┌──

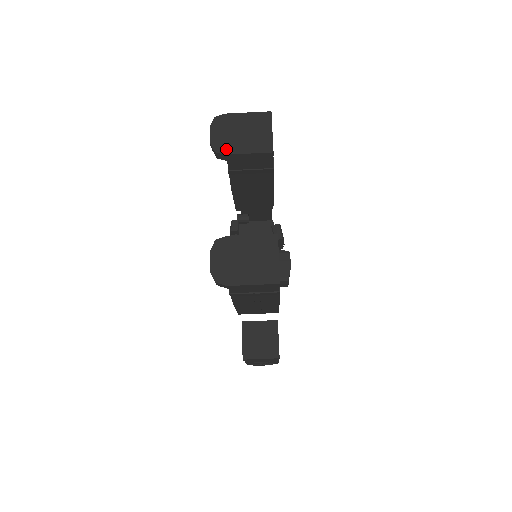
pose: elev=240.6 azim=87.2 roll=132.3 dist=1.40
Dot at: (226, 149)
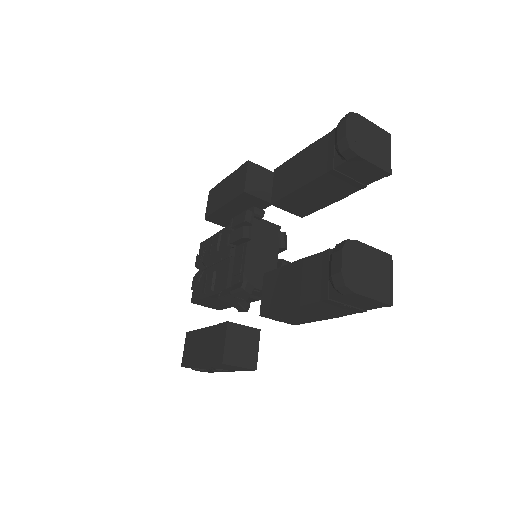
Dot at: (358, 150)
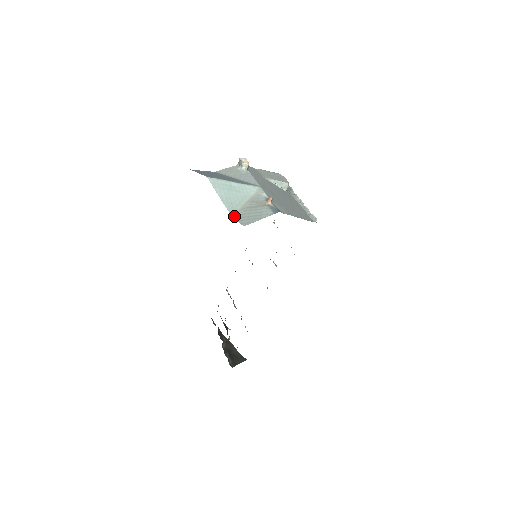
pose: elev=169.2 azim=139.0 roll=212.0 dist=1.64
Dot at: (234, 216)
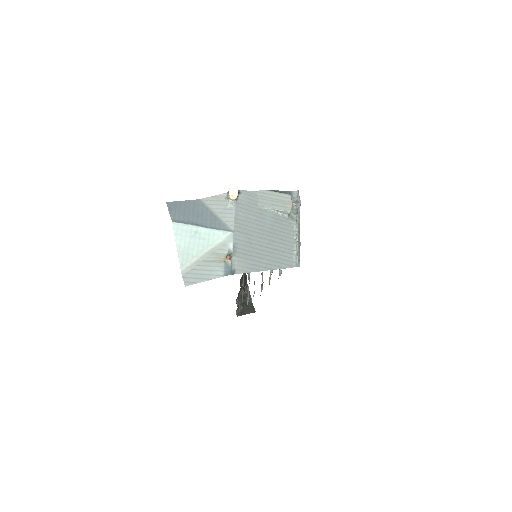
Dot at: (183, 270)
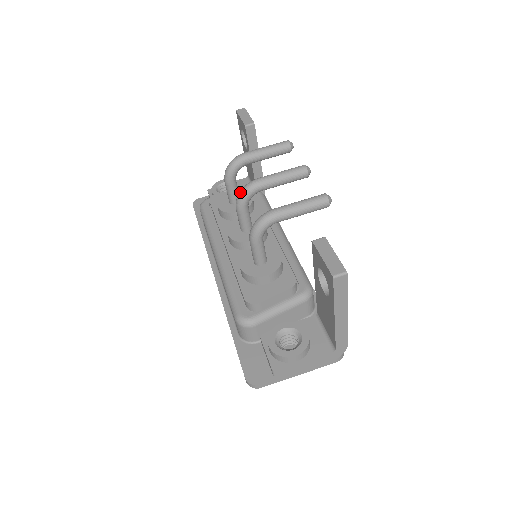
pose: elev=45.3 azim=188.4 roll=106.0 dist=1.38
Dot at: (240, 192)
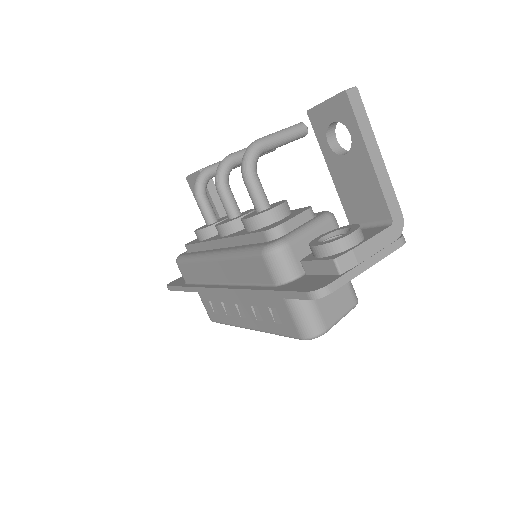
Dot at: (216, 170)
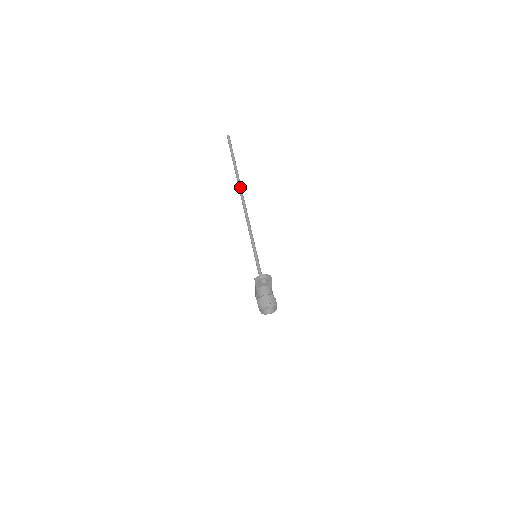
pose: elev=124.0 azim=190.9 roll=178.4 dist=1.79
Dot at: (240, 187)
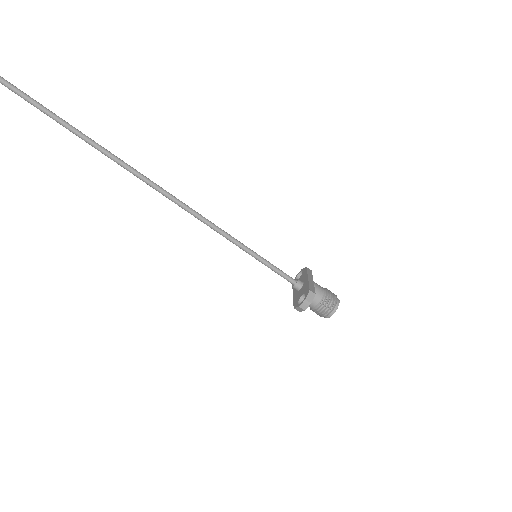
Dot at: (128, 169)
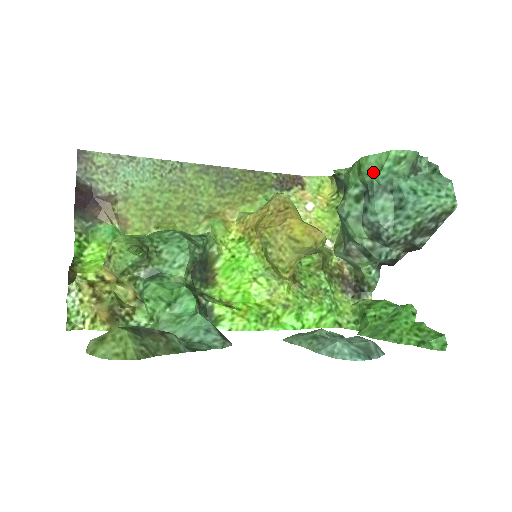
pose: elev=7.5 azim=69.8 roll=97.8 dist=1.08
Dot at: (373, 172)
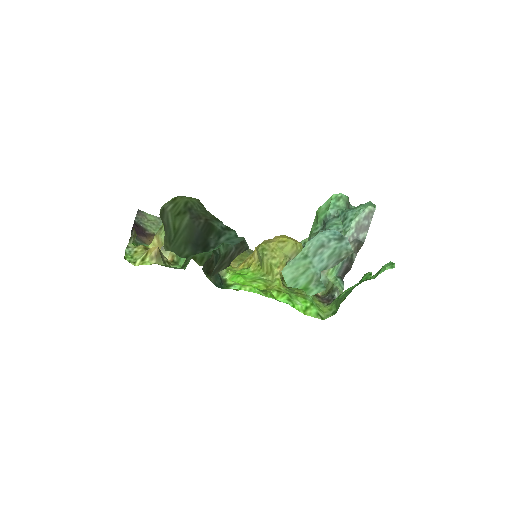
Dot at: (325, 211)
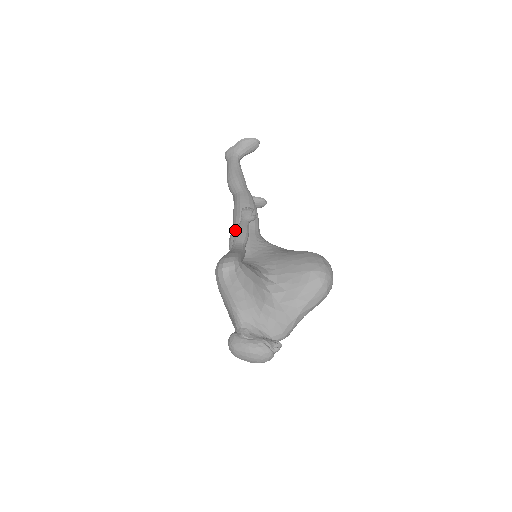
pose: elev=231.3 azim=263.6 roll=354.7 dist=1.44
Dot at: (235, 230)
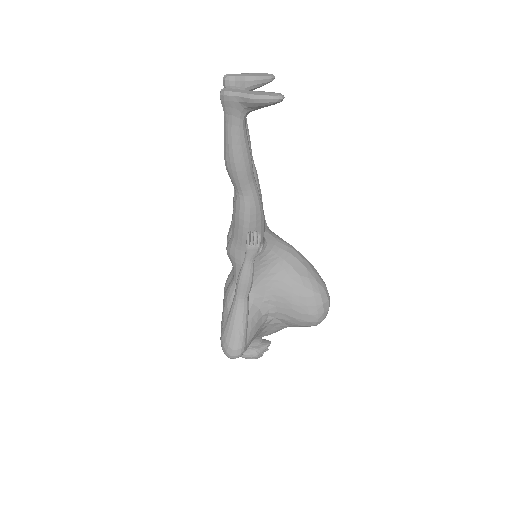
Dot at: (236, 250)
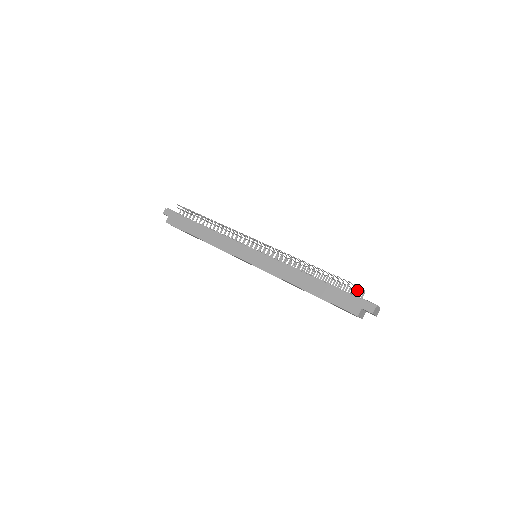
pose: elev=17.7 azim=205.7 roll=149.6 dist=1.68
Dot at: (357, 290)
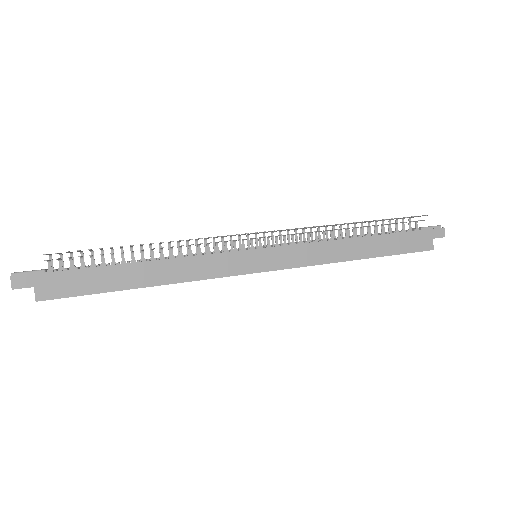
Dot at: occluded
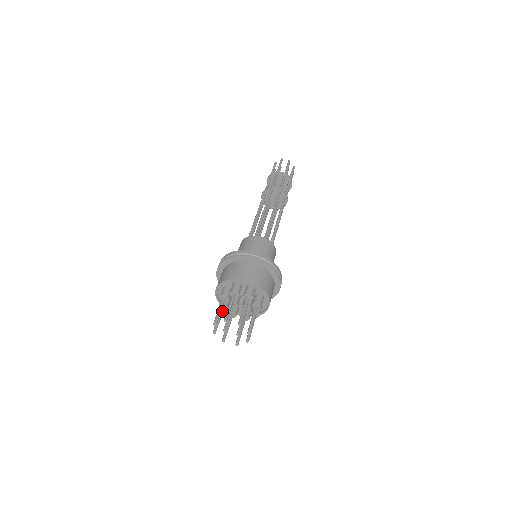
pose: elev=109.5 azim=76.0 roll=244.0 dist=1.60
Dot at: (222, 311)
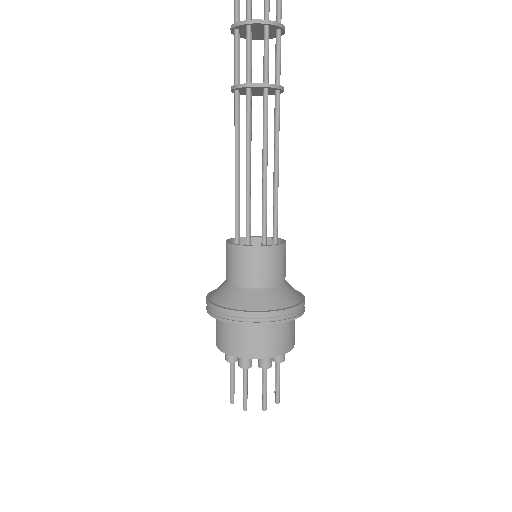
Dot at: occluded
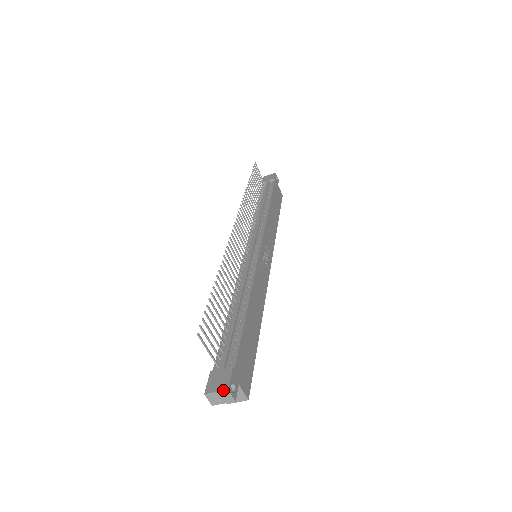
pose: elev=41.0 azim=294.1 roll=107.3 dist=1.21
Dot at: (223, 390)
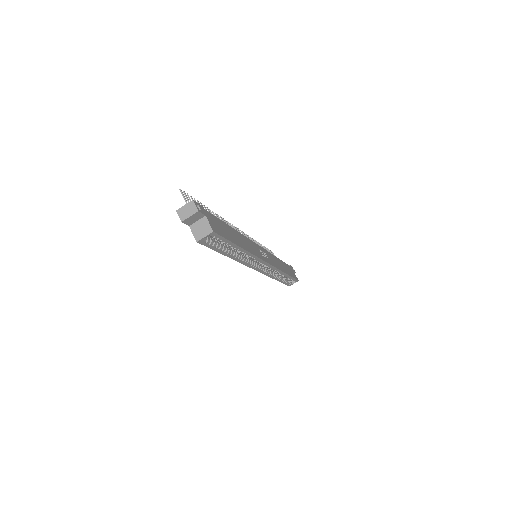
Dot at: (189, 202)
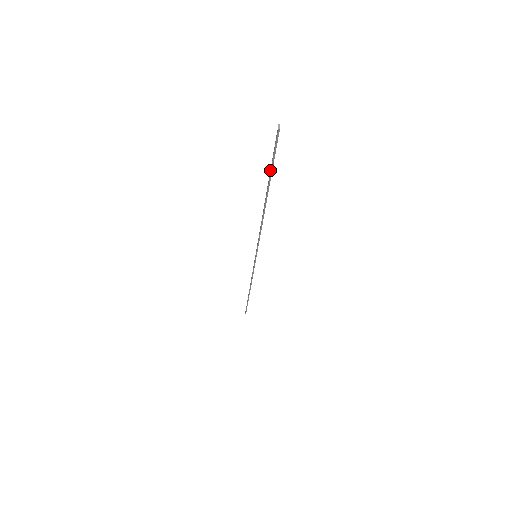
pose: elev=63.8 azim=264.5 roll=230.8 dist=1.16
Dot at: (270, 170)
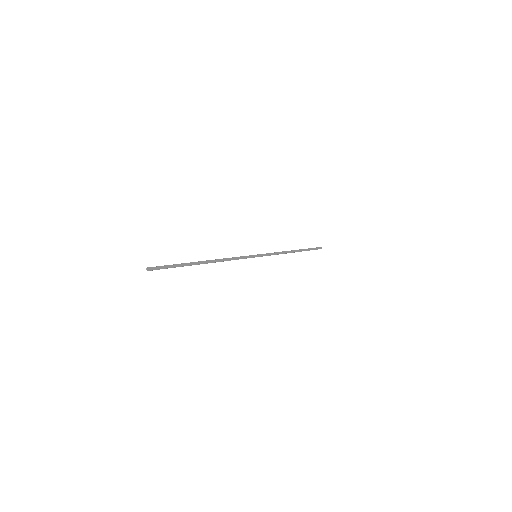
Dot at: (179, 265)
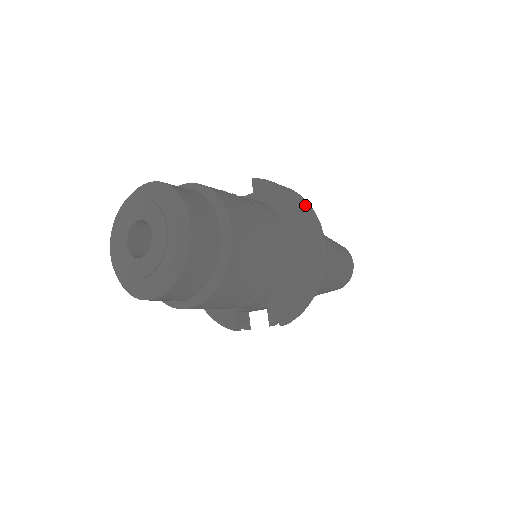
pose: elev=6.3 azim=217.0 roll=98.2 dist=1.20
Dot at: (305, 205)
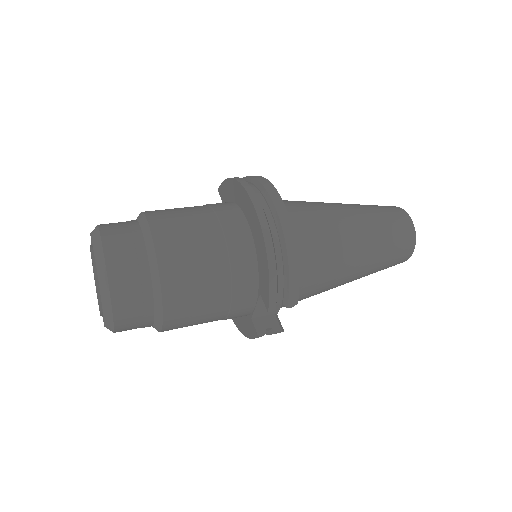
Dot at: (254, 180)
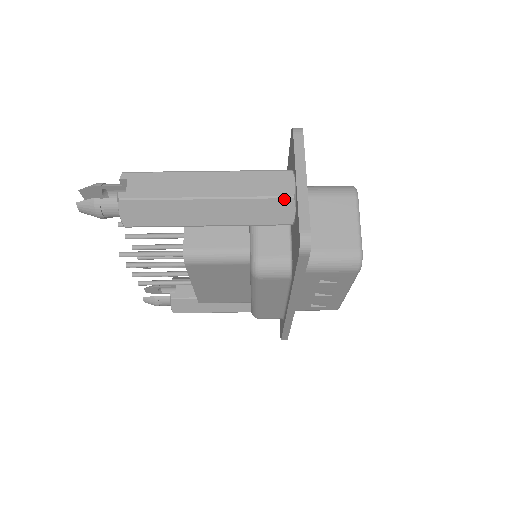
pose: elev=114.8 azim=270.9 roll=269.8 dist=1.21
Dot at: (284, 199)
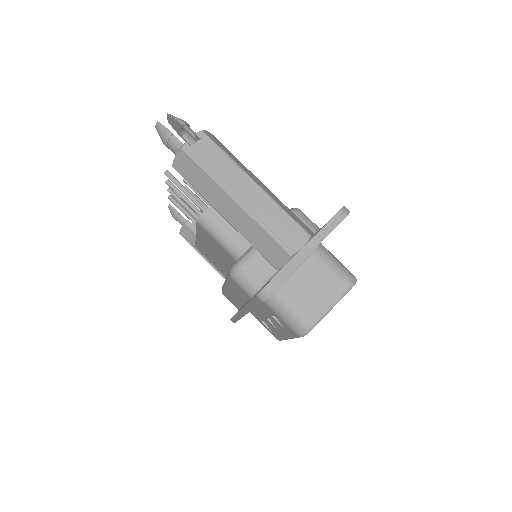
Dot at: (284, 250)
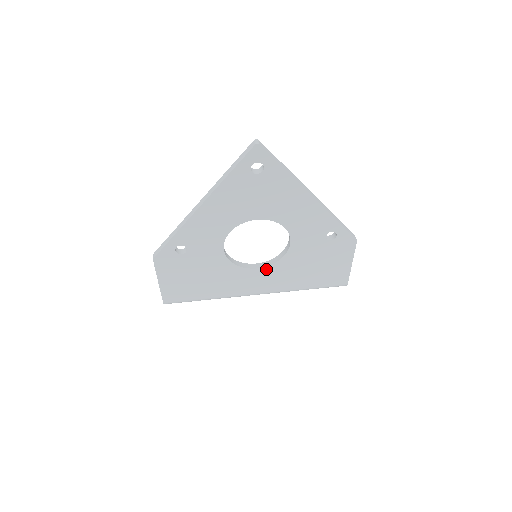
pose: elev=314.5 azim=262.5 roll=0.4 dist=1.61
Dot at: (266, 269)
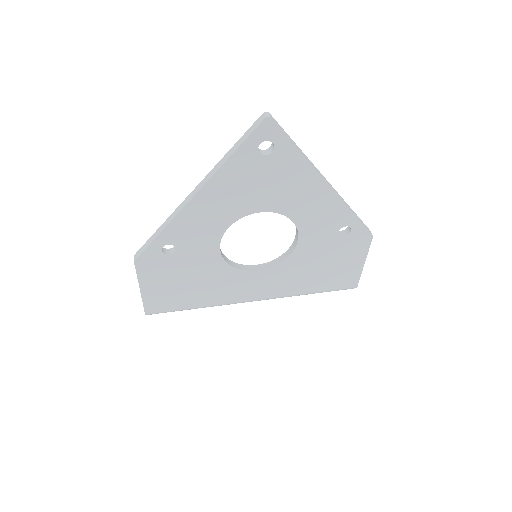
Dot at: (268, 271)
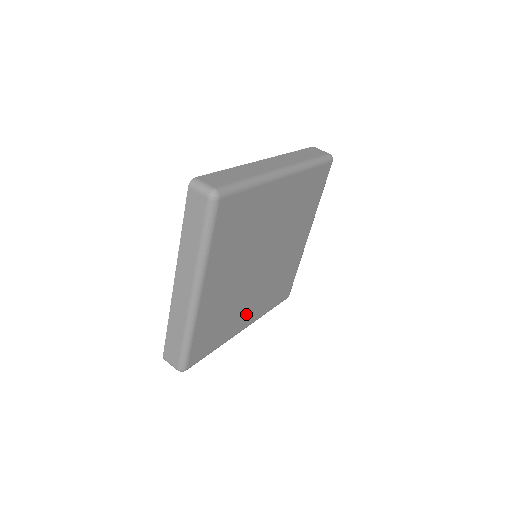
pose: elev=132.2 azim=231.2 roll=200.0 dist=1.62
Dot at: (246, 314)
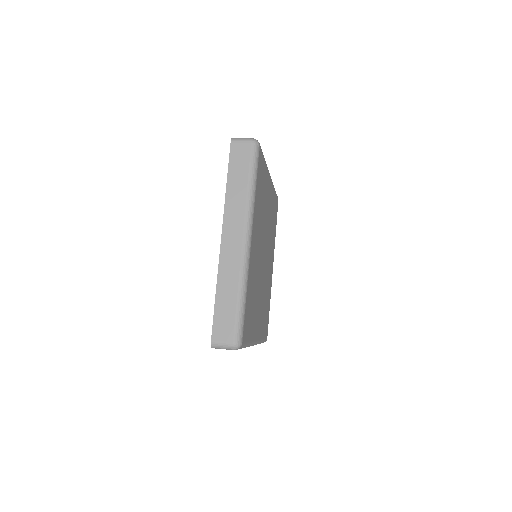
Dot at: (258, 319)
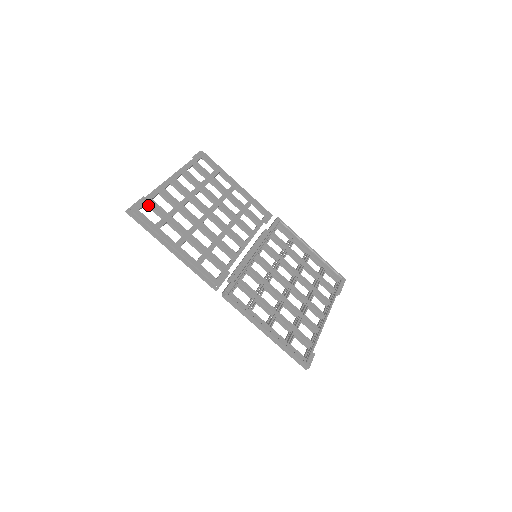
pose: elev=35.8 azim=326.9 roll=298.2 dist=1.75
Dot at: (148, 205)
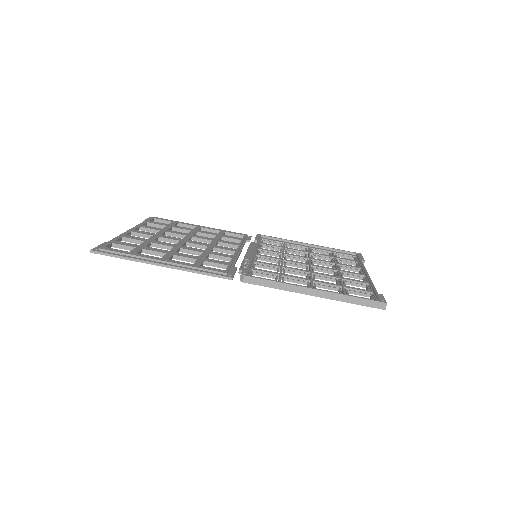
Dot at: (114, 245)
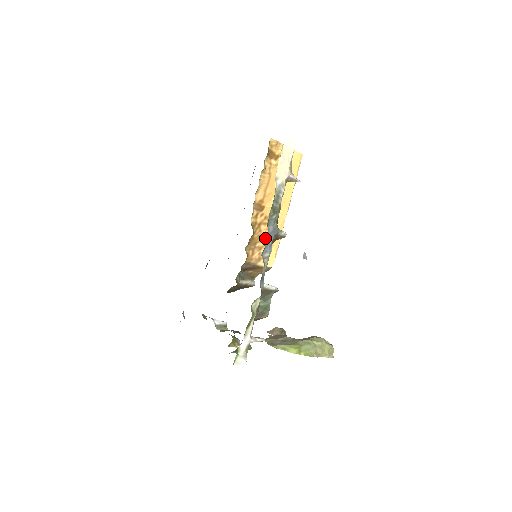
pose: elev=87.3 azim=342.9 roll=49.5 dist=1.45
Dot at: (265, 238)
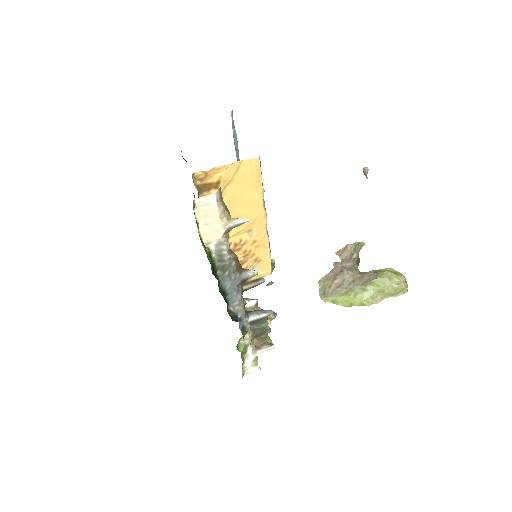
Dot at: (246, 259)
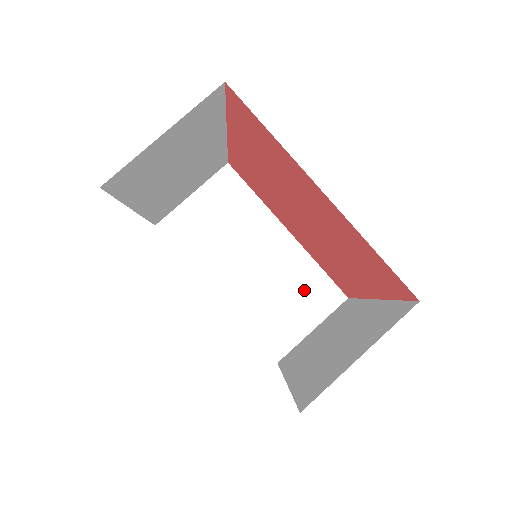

└──

Copy all of the material above line for line without changing anything, and leave out the pictures.

pose: elev=240.6 azim=87.2 roll=132.3 dist=1.40
Dot at: (226, 149)
Dot at: (358, 150)
pose: elev=169.2 azim=139.0 roll=212.0 dist=1.64
Dot at: (234, 216)
Dot at: (183, 270)
pose: elev=45.3 azim=188.4 roll=106.0 dist=1.38
Dot at: (240, 192)
Dot at: (216, 170)
pose: elev=124.0 azim=190.9 roll=178.4 dist=1.79
Dot at: (240, 187)
Dot at: (128, 169)
pose: elev=7.5 azim=69.8 roll=97.8 dist=1.08
Dot at: (373, 172)
Dot at: (325, 211)
pose: elev=231.3 azim=263.6 roll=354.7 dist=1.44
Dot at: (235, 230)
Dot at: (236, 250)
pose: elev=17.7 azim=205.7 roll=149.6 dist=1.68
Dot at: (357, 290)
Dot at: occluded
pose: elev=109.5 azim=76.0 roll=244.0 dist=1.60
Dot at: (222, 311)
Dot at: occluded
pose: elev=41.0 azim=294.1 roll=107.3 dist=1.21
Dot at: (223, 390)
Dot at: (189, 202)
pose: elev=63.8 azim=264.5 roll=230.8 dist=1.16
Dot at: (270, 170)
Dot at: (179, 265)
pose: elev=6.3 azim=217.0 roll=98.2 dist=1.20
Dot at: (305, 205)
Dot at: (254, 180)
pose: elev=114.8 azim=270.9 roll=269.8 dist=1.21
Dot at: (284, 199)
Dot at: (284, 250)
pose: elev=314.5 azim=262.5 roll=0.4 dist=1.61
Dot at: (266, 269)
Dot at: (268, 271)
pose: elev=132.2 azim=231.2 roll=200.0 dist=1.62
Dot at: (246, 314)
Dot at: (258, 319)
pose: elev=35.8 azim=326.9 roll=298.2 dist=1.75
Dot at: (148, 205)
Dot at: (114, 245)
pose: elev=87.3 azim=342.9 roll=49.5 dist=1.45
Dot at: (265, 238)
Dot at: (246, 259)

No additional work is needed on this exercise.